School of Medicine, Tsinghua University, Beijing, 100084, China.
Sci Rep. 2023 Sep 22;13(1):15839. doi: 10.1038/s41598-023-41549-9.
For high-level automated vehicles, the human being acts as the passenger instead of the driver and does not need to operate vehicles, it makes the brain-computer interface system of high-level automated vehicles depend on the brain state of passengers rather than that of drivers. Particularly when confronting challenging driving situations, how to implement the mental states of passengers into safe driving is a vital choice in the future. Quantifying the cognition of the driving risk of the passenger is a basic step in achieving this goal. In this paper, the passengers' mental activities in low-risk episode and high-risk episode were compared, the influences on passengers' mental activities caused by driving scenario risk was first explored via fNIRS. The results showed that the mental activities of passengers caused by driving scenario risk in the Brodmann area 10 are very active, which was verified by examining the real-driving data collected in corresponding challenging experiments, and there is a positive correlation between the cerebral oxygen and the driving risk field. This initial finding provides a possible solution to design a human-centred intelligent system to promise safe driving for high-level automated vehicles using passengers' driving risk cognition.

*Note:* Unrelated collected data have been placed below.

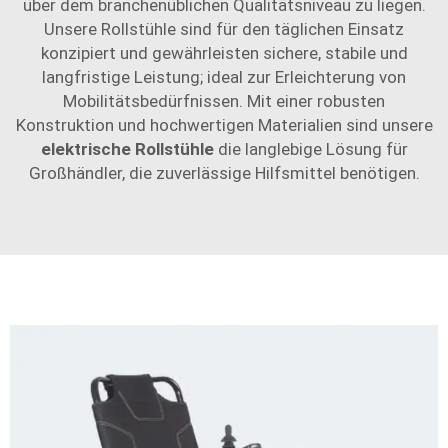
über dem branchenüblichen Qualitätsniveau zu liegen.
Unsere Rollstühle sind für den täglichen Einsatz
konzipiert und gewährleisten sichere, stabile und
langfristige Leistung; ideal zur Erleichterung von
Mobilitätsbedürfnissen. Mit einer robusten
Konstruktion und hochwertigen Materialien sind unsere
elektrische Rollstühle
die langlebige Lösung für
Großhändler, die zuverlässige Hilfsmittel benötigen.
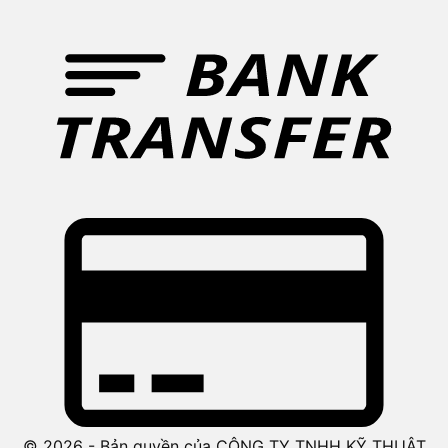
© 2026 - Bản quyền của CÔNG TY TNHH KỸ THUẬT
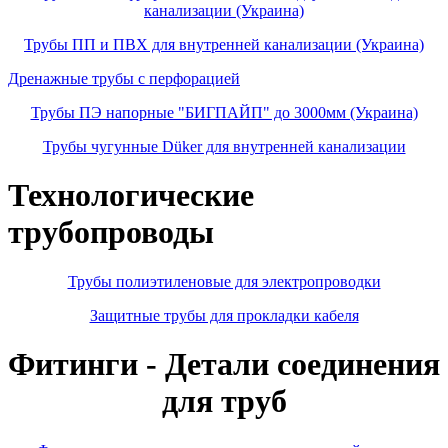
канализации (Украина)
Трубы ПП и ПВХ для внутренней канализации (Украина)
Дренажные трубы с перфорацией
Трубы ПЭ напорные "БИГПАЙП" до 3000мм (Украина)
Трубы чугунные Düker для внутренней канализации
Технологические
трубопроводы
Трубы полиэтиленовые для электропроводки
Защитные трубы для прокладки кабеля
Фитинги - Детали соединения
для труб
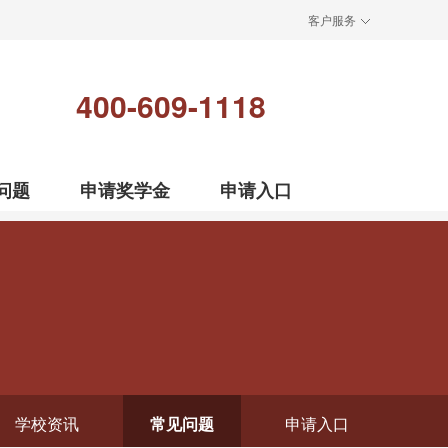
客户服务
400-609-1118
问题
申请奖学金
申请入口
学校资讯
常见问题
申请入口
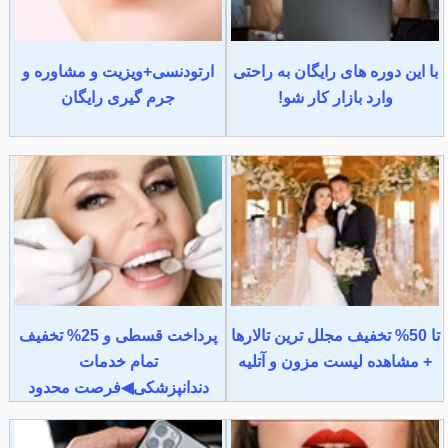
با این دوره های رایگان به راحتی
ارتودنسی+ویزیت و مشاوره و
وارد بازار کار شو!
جرم گیری رایگان
تا 50% تخفیف مجلل ترین تالارها
پرداخت قسطی و 25% تخفیف
+ مشاهده لیست مزون و آتلیه
تمام خدمات
دندانپزشکی◀فرصت محدود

对于高级别的自动驾驶车辆,人类作为乘客而不是驾驶员,无需操作车辆,这使得高级别的自动驾驶车辆的脑机接口系统依赖于乘客的大脑状态,而不是驾驶员的大脑状态。特别是在面临具有挑战性的驾驶情况时,如何将乘客的精神状态转化为安全驾驶是未来的重要选择。量化乘客的驾驶风险认知是实现这一目标的基本步骤。在本文中,比较了低风险和高风险阶段乘客的心理活动,首先通过 fNIRS 探索了驾驶场景风险对乘客心理活动的影响。结果表明,驾驶场景风险引起的乘客在布罗德曼区 10 的心理活动非常活跃,这通过检查相应挑战性实验中收集的真实驾驶数据得到了验证,并且大脑中的氧气与驾驶风险场之间存在正相关关系。这一初步发现为设计以人为中心的智能系统提供了一种可能的解决方案,该系统可以利用乘客的驾驶风险认知,为高级别的自动驾驶车辆提供安全的驾驶。